The man was dressed like a bum – pants with grease stains around the pockets and holes in the knees, and an old shirt with frayed cuffs and buttons that didn't match. But his demeanor was oddly cool for a robbery. "Don't you recognize me?"

"I ain't even seen your face, okay? No need to worry about me telling the cops what you look like. So grab the cash and get lost."

"Dude, look at me. Don't you know who I am?"

Theo let his eyes meet the gunman's, and recognition kicked in. Isaac?

He flashed a big smile. "How you doin', my man?"

Theo hadn't seen him in almost twenty years. He would have been happy to go another twenty. "How did you get in here?"

"Come on, dude. It's me, Isaac. The leader of the Grove Lords."

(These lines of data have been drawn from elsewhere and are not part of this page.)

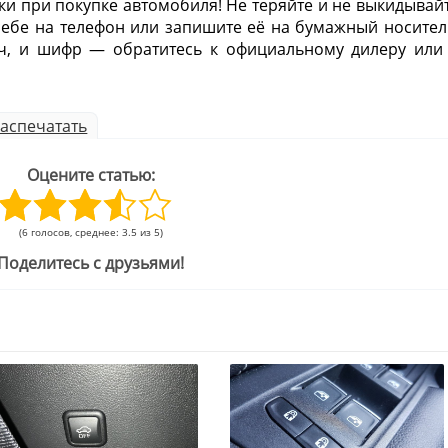
ки при покупке автомобиля! Не теряйте и не выкидывай
себе на телефон или запишите её на бумажный носител
юч, и шифр — обратитесь к официальному дилеру или
аспечатать
Оцените статью:
(6 голосов, среднее: 3.5 из 5)
Поделитесь с друзьями!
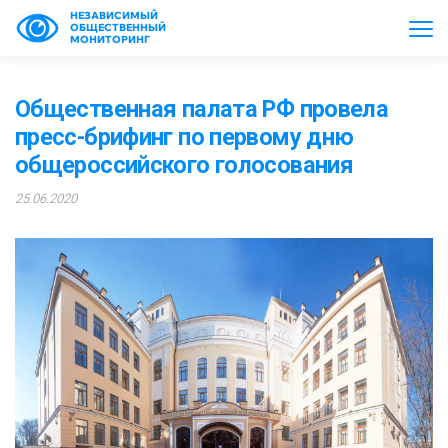
НЕЗАВИСИМЫЙ
ОБЩЕСТВЕННЫЙ
МОНИТОРИНГ
Общественная палата РФ провела
пресс-брифинг по первому дню
общероссийского голосования
25.06.2020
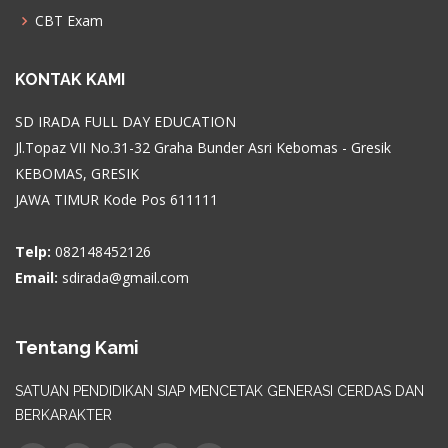
CBT Exam
KONTAK KAMI
SD IRADA FULL DAY EDUCATION
Jl.Topaz VII No.31-32 Graha Bunder Asri Kebomas - Gresik
KEBOMAS, GRESIK
JAWA TIMUR Kode Pos 611111
Telp:
082148452126
Email:
sdirada@gmail.com
Tentang Kami
SATUAN PENDIDIKAN SIAP MENCETAK GENERASI CERDAS DAN
BERKARAKTER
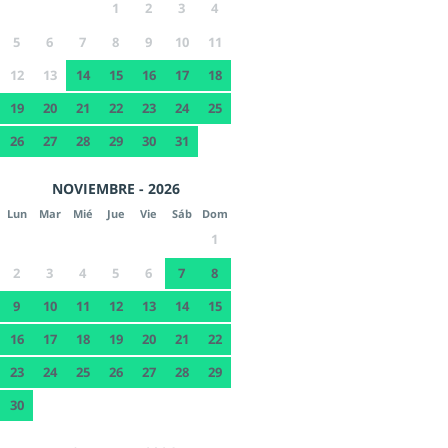
1
2
3
4
5
6
7
8
9
10
11
12
13
14
15
16
17
18
19
20
21
22
23
24
25
26
27
28
29
30
31
NOVIEMBRE - 2026
Lun
Mar
Mié
Jue
Vie
Sáb
Dom
1
2
3
4
5
6
7
8
9
10
11
12
13
14
15
16
17
18
19
20
21
22
23
24
25
26
27
28
29
30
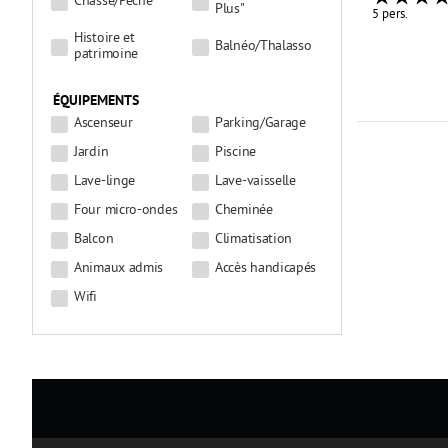
Chasse/Pêche
Plus"
5 pers.
Histoire et
Balnéo/Thalasso
patrimoine
ÉQUIPEMENTS
Ascenseur
Parking/Garage
Jardin
Piscine
Lave-linge
Lave-vaisselle
Four micro-ondes
Cheminée
Balcon
Climatisation
Animaux admis
Accès handicapés
Wifi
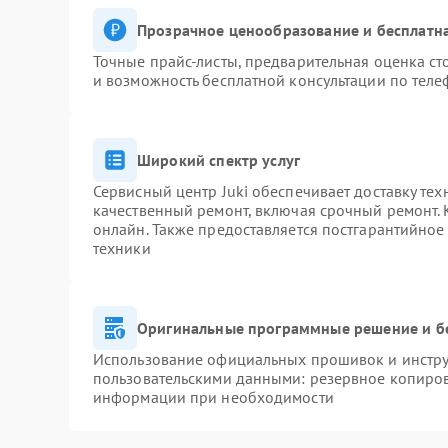
Прозрачное ценообразование и бесплатна
Точные прайс-листы, предварительная оценка ст
и возможность бесплатной консультации по теле
Широкий спектр услуг
Сервисный центр Juki обеспечивает доставку тех
качественный ремонт, включая срочный ремонт. К
онлайн. Также предоставляется постгарантийно
техники
Оригинальные программные решение и б
Использование официальных прошивок и инструм
пользовательскими данными: резервное копиров
информации при необходимости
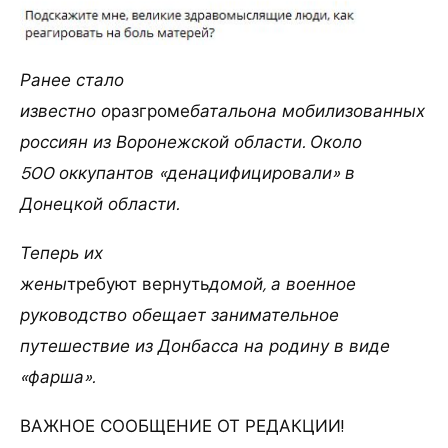
Ранее стало
известно о
разгроме
батальона мобилизованных
россиян из Воронежской области. Около
500 оккупантов «денацифицировали» в
Донецкой области.
Теперь их
жены
требуют вернуть
домой, а военное
руководство обещает занимательное
путешествие из Донбасса на родину в виде
«фарша».
ВАЖНОЕ СООБЩЕНИЕ ОТ РЕДАКЦИИ!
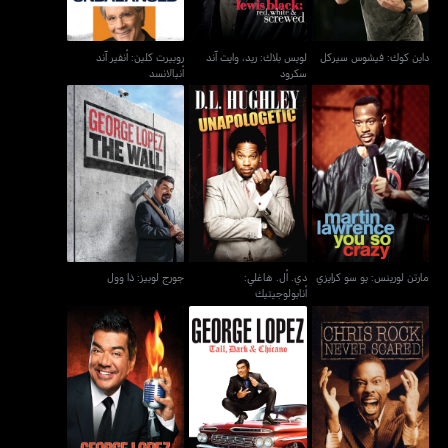
داين كوك: فيشوس سيركل
لويس بلاك: ريد، وايت آند
روبيرت كلين: أنفير آند
سكرود
أنبالانسد
دي. أل. هاغلي:
مارتن لورينس: يو سو كرايزي
جورج لوبيز: ذا وول
أنابولوجيتيك
مارتن لورينس: يو سو كرايزي
دي. أل. هاغلي:
جورج لوبيز: ذا وول
أنابولوجيتيك
جورج لوبيز: تول، دارك اند
جورج لوبيز: إتس نت مي
كريس روك: نيفر سكيرد
شيكانو
إتس يو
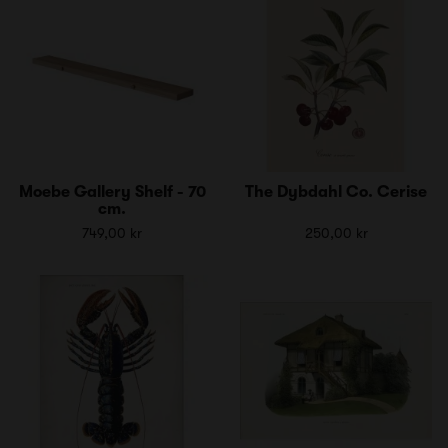
Moebe Gallery Shelf - 70
The Dybdahl Co. Cerise
cm.
749,00 kr
250,00 kr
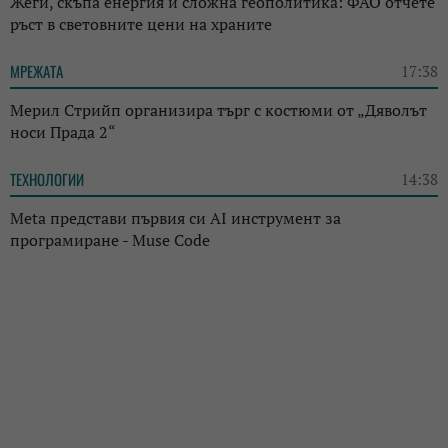
Жеги, скъпа енергия и сложна геополитика: ФАО отчете
ръст в световните цени на храните
МРЕЖАТА
17:38
Мерил Стрийп организира търг с костюми от „Дяволът
носи Прада 2“
ТЕХНОЛОГИИ
14:38
Meta представи първия си AI инструмент за
програмиране - Muse Code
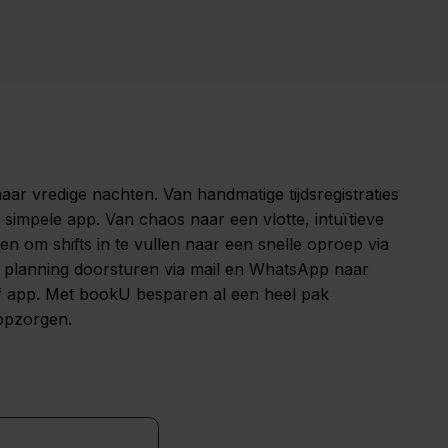
r vredige nachten. Van handmatige tijdsregistraties
n simpele app. Van chaos naar een vlotte, intuïtieve
en om shifts in te vullen naar een snelle oproep via
 planning doorsturen via mail en WhatsApp naar
ff app. Met bookU besparen al een heel pak
Industrie
kopzorgen.
Efficiëntie op de werkvloer:
plannen, overzicht en
heldere communicatie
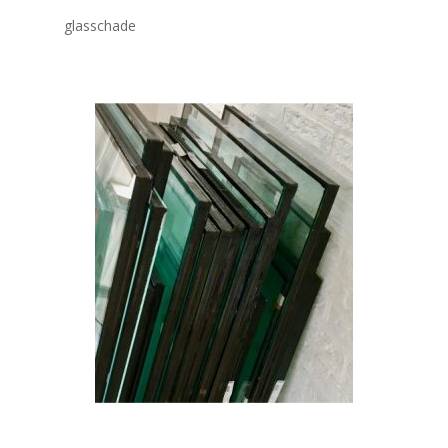
glasschade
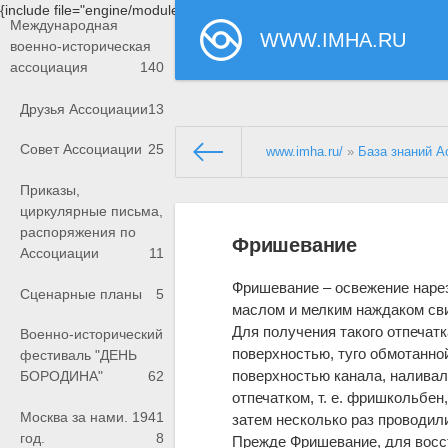
{include file="engine/modules/saperu/head.php"}
Международная
WWW.IMHA.RU
военно-историческая
ассоциация
140
Друзья Ассоциации
13
Совет Ассоциации
25
www.imha.ru/
»
База знаний А
Приказы,
циркулярные письма,
распоряжения по
Фришевание
Ассоциации
11
Фришевание – освежение нарез
Сценарные планы
5
маслом и мелким наждаком сви
Для получения такого отпечатк
Военно-исторический
поверхностью, туго обмотанной
фестиваль "ДЕНЬ
поверхностью канала, наливал
БОРОДИНА"
62
отпечатком, т. е. фришкольбе
Москва за нами. 1941
затем несколько раз проводили
год.
8
Прежде Фришевание, для восст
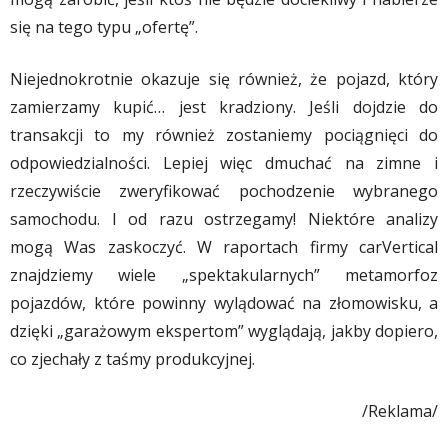
się na tego typu „ofertę”.
Niejednokrotnie okazuje się również, że pojazd, który
zamierzamy kupić… jest kradziony. Jeśli dojdzie do
transakcji to my również zostaniemy pociągnięci do
odpowiedzialności. Lepiej więc dmuchać na zimne i
rzeczywiście zweryfikować pochodzenie wybranego
samochodu. I od razu ostrzegamy! Niektóre analizy
mogą Was zaskoczyć. W raportach firmy carVertical
znajdziemy wiele „spektakularnych” metamorfoz
pojazdów, które powinny wylądować na złomowisku, a
dzięki „garażowym ekspertom” wyglądają, jakby dopiero,
co zjechały z taśmy produkcyjnej.
/Reklama/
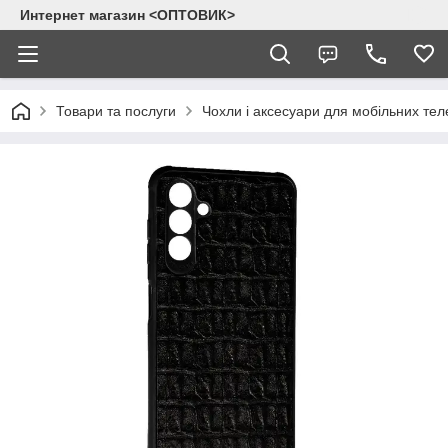
Интернет магазин <ОПТОВИК>
Товари та послуги
Чохли і аксесуари для мобільних тел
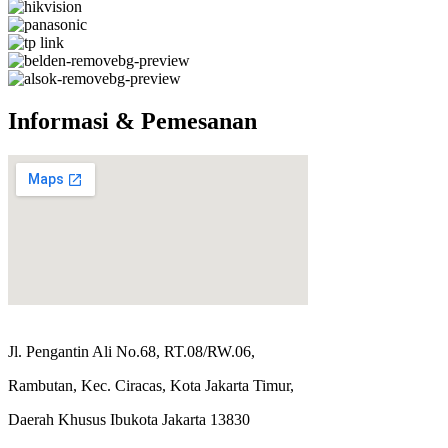
Informasi & Pemesanan
Jl. Pengantin Ali No.68, RT.08/RW.06,
Rambutan, Kec. Ciracas, Kota Jakarta Timur,
Daerah Khusus Ibukota Jakarta 13830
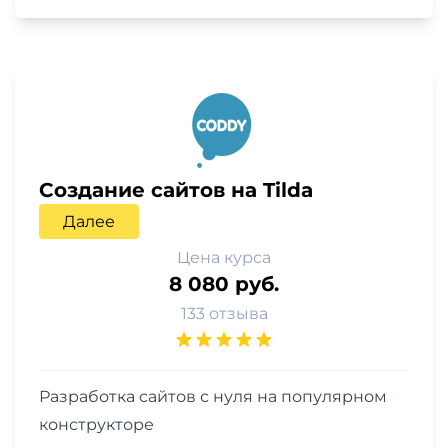
Создание сайтов на Tilda
Далее
Цена курса
8 080 руб.
133 отзыва
Разработка сайтов с нуля на популярном
конструкторе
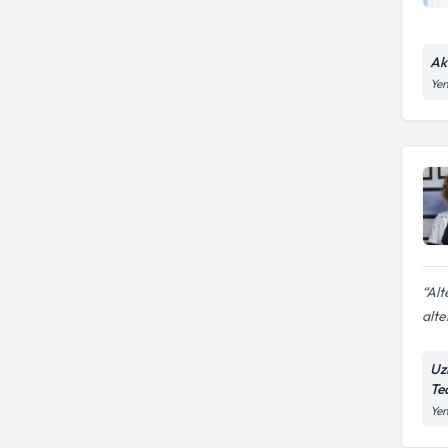
Ak
Yen
Alt
alte
Uz
Te
Yen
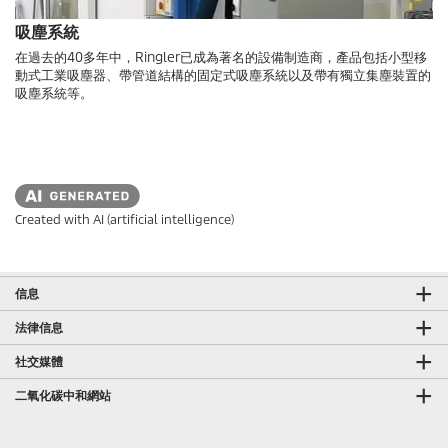
吸塵系統
在過去的40多年中，Ringler已成為著名的設備制造商，產品包括小型移
動式工業吸塵器、帶管道結構的固定式吸塵系統以及帶有獨立集塵裝置的
吸塵系統等。
Created with AI (artificial intelligence)
信息
法律信息
社交媒體
二氧化碳中和網站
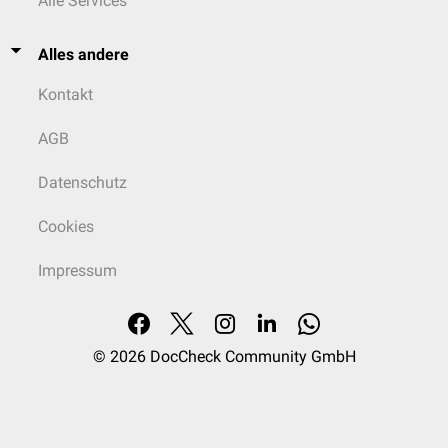
Alle Services
Alles andere
Kontakt
AGB
Datenschutz
Cookies
Impressum
© 2026
DocCheck Community GmbH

This was no overstatement. The Grove Lords had once ruled Miami – until every cop in the city made it a priority to land Isaac in prison. Theo searched his memory for old scores that Isaac might want to settle with him – anything that might explain his sudden reappearance after all this time.

Theo said, "Let's talk about this, all right? Put my gun down."

"Ain't your gun no more, bro'"

"What do you want?" said Theo.

"Can't I come see an old brotha'? Especially one as rich and famous as you?"

"Cut the crap."

"Serious, dude. The whole world knows about Theo Knight and Sparky's. Even the homeboys in the can."

It wasn't exactly the clientele Theo was looking for. "That's where I thought you was. In jail."

"You got that right" Isaac stepped out from around the tower of beer kegs. He was a good five inches shorter than Theo, but that still put him at almost six feet tall and solid muscle. He'd obviously made good use of the prison weight room. The clothes were definitely fresh off the back of a homeless person, though apparently not without a struggle. Theo noticed a fresh bloodstain on the left pants leg.

"When did you get out?"

"About six hours ago," said Isaac.

"Your first night out of prison, and you got nothin' better to do than to stick a gun in my face?"

"I guess you ain't seen the news yet tonight."

"All I watch is ESPN when I'm working."

"Too bad. You would have seen me all over the local stations, for sure. I bet I'm more famous than you now. Another kid from the 'hood makes good."

"What did you do?"

"Nothin'," said Isaac, smiling thinly. "Let's just say I had enough of those jerk-offs at TGK. I put myself on the early-release plan."

Theo didn't share the smile. A fugitive in his stockroom wearing the dirty and bloody clothes he'd obviously stolen from a homeless guy as a disguise – it was the last thing he needed.

"What do you want from me?" said Theo.

Isaac's expression turned very serious. "I had the perfect plan, see? New clothes, fake ID, cash, car, gun – it was all supposed to be waiting for me at the 7-Eleven on Eighth Street when I busted out. That was the deal. I show up exactly on time, but it ain't there. I got screwed, bro'!"